It’s always rewarding to encounter young adults who spent time in our ministry as children and youth. I see many encouraging examples of young people who have gone on to lead fruitful and self-affirming lives; and most of them, like many of us, are simply lives still in progress. To be honest, for me, I get a sense of satisfaction and accomplishment if I encounter a young man who is still alive, not in jail or on drugs; and possesses the education and experience to forge a meaningful life for himself. When I see that I feel a sense of fulfillment. But this is often not the case. I love hearing the stories of victory and faith, but love requires me to hear the stories of loss, despair and regret.
Recently I stumbled onto one of our young people from years ago, who was dearly loved yet deeply troubled and spent a lot of time with us. He’s a grown man now and we hadn’t heard from him in awhile. We didn’t know if he was dead, in jail or what. When I saw him I began running through my list of assessments in my mind:
Well he’s obviously alive and he’s not in jail so that’s good. How does he look? He looks ok… doesn’t look like he’s living on the streets, but why is he here in the middle of the day when most adults are working? Hmmm… He’s happy to see me so that’s good. Not embarrassed or anything like he would be if he were up to no good.
We began to talk and catch up with each other.
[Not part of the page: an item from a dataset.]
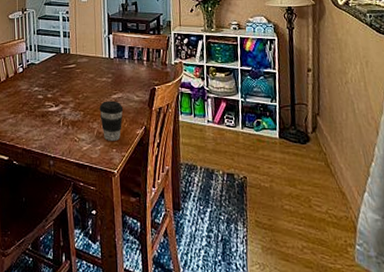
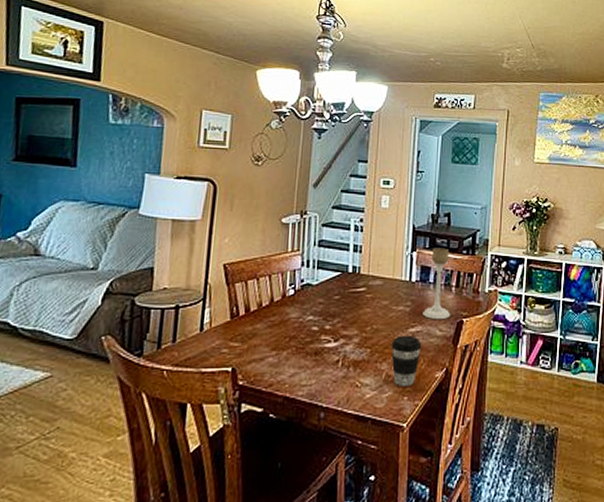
candle holder: none [122,30,144,87] -> present [423,248,450,319]

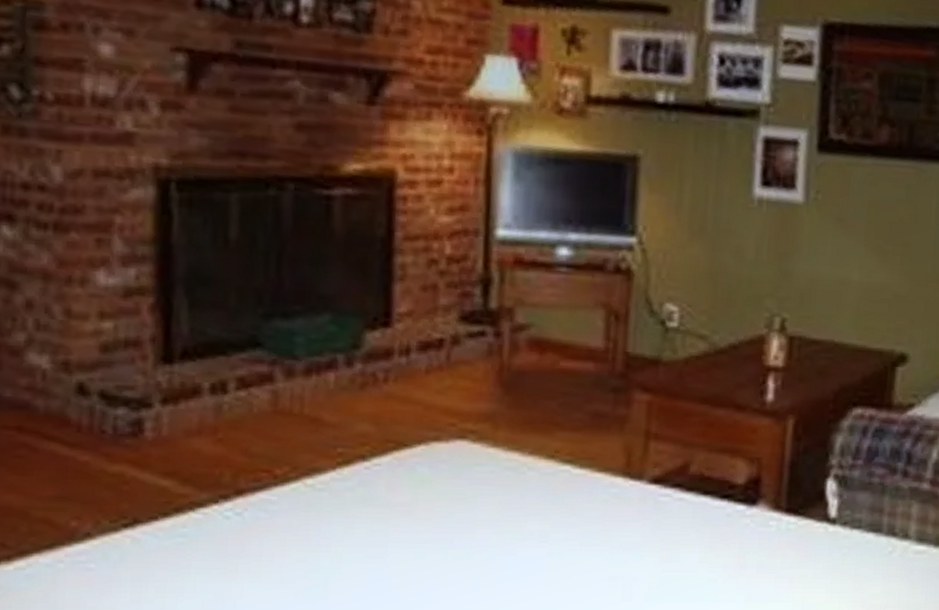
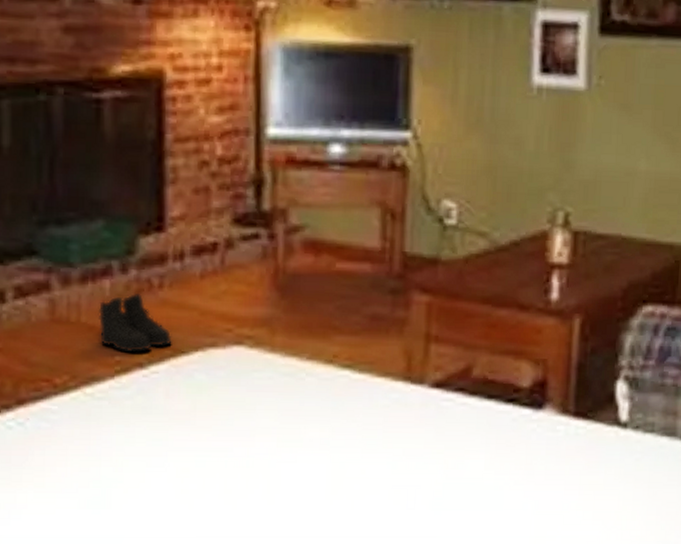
boots: none [321,386,396,445] -> present [97,292,172,353]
I find out that he’s in between jobs and has a girlfriend but no kids (always a good sign). We continue talking and, like always, here comes the usual question: “Hey Chris, do you still take kids to camp?” What follows are fond recollections of fun times and shared experiences and lessons learned… truly a spiritual reunion. “Man I wish I could go to camp again, remember that time when…?” It’s amazing to see their faces light up as they relive what for many of them has been the best moments of their life. A week where they can forget about the stress and dysfunction of their daily existence and just be a kid and have fun. And this gives me the opportunity to ask questions and get at some of the deeper issues about their lives now, as I put my own spin on the memory lane stroll. “Remember that time when you were in trouble and God helped you? How are things going for you now? Remember that time when you swore off running the streets? How are you living now? Remember God? Remember Christ and how he loves you? He’s still with you, you know.” And after our conversation he moved on, encouraged by the memories, and reminded of who he is in Christ.
Summer camp has been a transforming experience for so many young people in our ministry, people for whom it has been the best part of their youth. It’s that time again when we are taking kids to camp to take part in experiences which will impact them for the rest of their lives. We do two camps for elementary to high school age youth: Kids Across America, a sports camp in Missouri, and our own Manhood Camp, both targeting young black boys in the city. We are hoping to take 30 youth to camp this summer at a cost of $300 each. Can you make a special contribution to support our ministry this summer to help kids go to camp? Any amount helps. Cause everyone needs a “remember that time” experience by which they may be rejuvenated, and reminded of who they are when times are tough.